| Text shown |
-- Opening Marker --

# **Hugging Face Basics**

**Date:** February 5th, Day 3

---

## 1. Introduction and Objective

**Introduction:**  
Hugging Face has emerged as the go-to library for working with large language models (LLMs). It provides an extensive ecosystem of pre-trained models (such as GPT-2, BERT, T5, etc.), state-of-the-art tokenizers, easy-to-use pipelines, and an active community along with a Model Hub containing thousands of models. Hugging Face simplifies prototyping and experimentation with LLMs and other NLP tasks.

**Objective:**  
- To introduce the Hugging Face ecosystem and its key components.
- To load and explore a pre-trained model (using GPT-2 as an example) for text generation.
- To understand tokenizers and pipelines through practical demonstrations.
- To showcase relevant use cases such as text generation, sentiment analysis, and token classification.
- To discuss the advantages and limitations of using these pre-trained models.

---

## 2. Metadata

- **Framework:** Hugging Face Transformers
- **Pre-trained Model:** GPT-2 (for text generation), BERT (for sentiment analysis and token classification use cases)

-- Closing Marker --

| Information supplied |
-- Opening Marker --

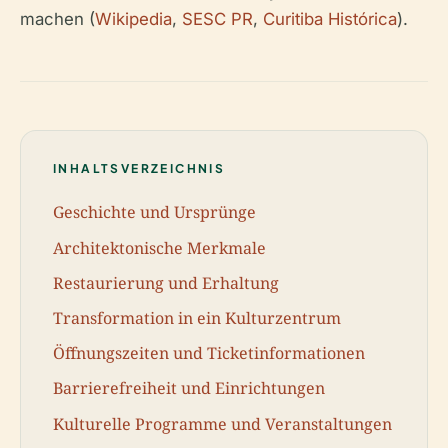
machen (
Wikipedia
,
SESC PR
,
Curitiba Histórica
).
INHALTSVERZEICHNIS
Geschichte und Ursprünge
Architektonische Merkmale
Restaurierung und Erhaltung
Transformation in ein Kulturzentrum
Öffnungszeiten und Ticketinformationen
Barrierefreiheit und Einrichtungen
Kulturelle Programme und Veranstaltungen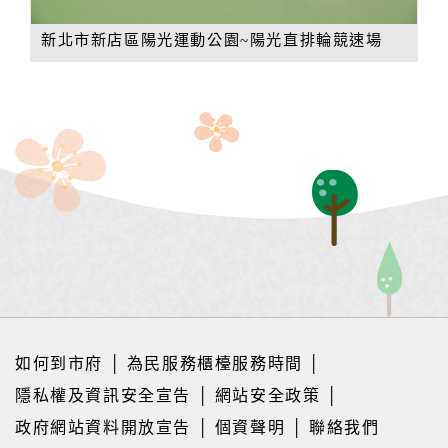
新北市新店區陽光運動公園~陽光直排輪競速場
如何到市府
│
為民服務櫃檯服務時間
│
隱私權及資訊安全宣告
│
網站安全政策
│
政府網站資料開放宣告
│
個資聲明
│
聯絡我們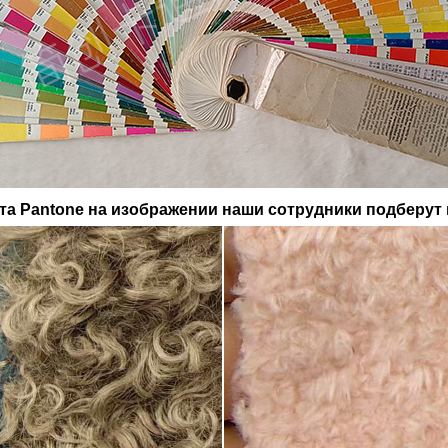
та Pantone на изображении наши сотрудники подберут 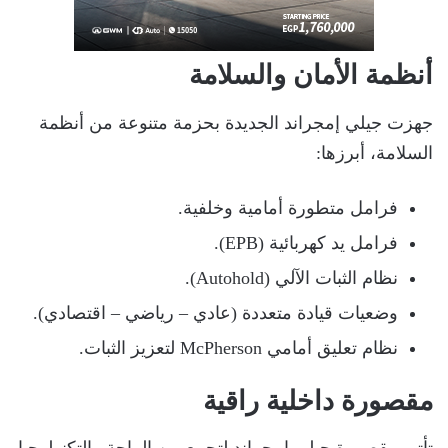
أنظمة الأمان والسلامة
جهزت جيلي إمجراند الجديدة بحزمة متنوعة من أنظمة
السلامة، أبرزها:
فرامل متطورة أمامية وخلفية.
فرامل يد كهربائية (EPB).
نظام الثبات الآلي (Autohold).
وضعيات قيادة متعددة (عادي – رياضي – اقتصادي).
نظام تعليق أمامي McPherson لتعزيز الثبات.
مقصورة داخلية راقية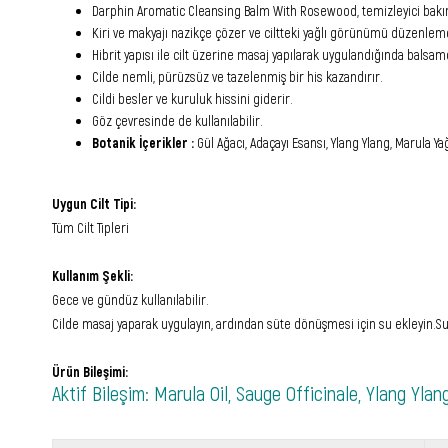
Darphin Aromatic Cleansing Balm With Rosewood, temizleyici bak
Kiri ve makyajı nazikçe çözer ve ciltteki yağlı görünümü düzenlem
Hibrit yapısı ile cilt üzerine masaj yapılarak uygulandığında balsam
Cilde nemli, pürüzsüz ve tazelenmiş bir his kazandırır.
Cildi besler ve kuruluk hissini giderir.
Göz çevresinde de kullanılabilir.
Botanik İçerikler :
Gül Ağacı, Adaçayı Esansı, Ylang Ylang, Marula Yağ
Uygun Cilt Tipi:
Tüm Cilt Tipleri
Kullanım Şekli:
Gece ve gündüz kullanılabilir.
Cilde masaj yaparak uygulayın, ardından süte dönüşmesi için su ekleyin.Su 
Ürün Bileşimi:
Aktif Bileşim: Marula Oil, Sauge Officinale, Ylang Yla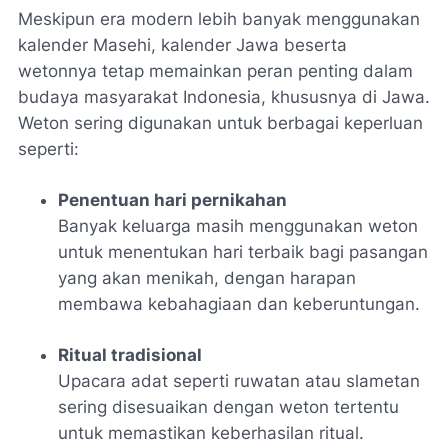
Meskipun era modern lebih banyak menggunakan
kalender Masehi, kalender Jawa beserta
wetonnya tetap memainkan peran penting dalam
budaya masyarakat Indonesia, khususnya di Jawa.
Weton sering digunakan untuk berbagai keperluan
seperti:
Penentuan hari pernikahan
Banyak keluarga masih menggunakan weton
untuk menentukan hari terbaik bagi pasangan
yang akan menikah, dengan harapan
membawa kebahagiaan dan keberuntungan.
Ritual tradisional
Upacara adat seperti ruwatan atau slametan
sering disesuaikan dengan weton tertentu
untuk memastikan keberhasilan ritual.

-- Closing Marker --

| Work order 1 |
Copy the part of the Hugging Face basics page starting with "- To understand" and going on through "and token classification.".
| Work order 2 |
Translate this sentence from the Hugging Face basics page into Spanish: "Hugging Face simplifies prototyping and experimentation with LLMs and other NLP tasks."
| Work order 3 |
Summarize the Hugging Face basics page in two sentences.
The lines come from a source separate from the Hugging Face basics page.

| Exercise result 1 |
- To understand tokenizers and pipelines through practical demonstrations.
- To showcase relevant use cases such as text generation, sentiment analysis, and token classification.

| Exercise result 2 |
Hugging Face simplifica la creación de prototipos y la experimentación con LLM y otras tareas de PLN.

| Exercise result 3 |
Hugging Face is presented as the go-to library for working with large language models, offering pre-trained models, tokenizers, pipelines, a Model Hub, and an active community. The session aims to introduce this ecosystem, load GPT-2 for text generation, demonstrate tokenizers and pipelines, show use cases such as sentiment analysis with BERT, and discuss the advantages and limitations of pre-trained models.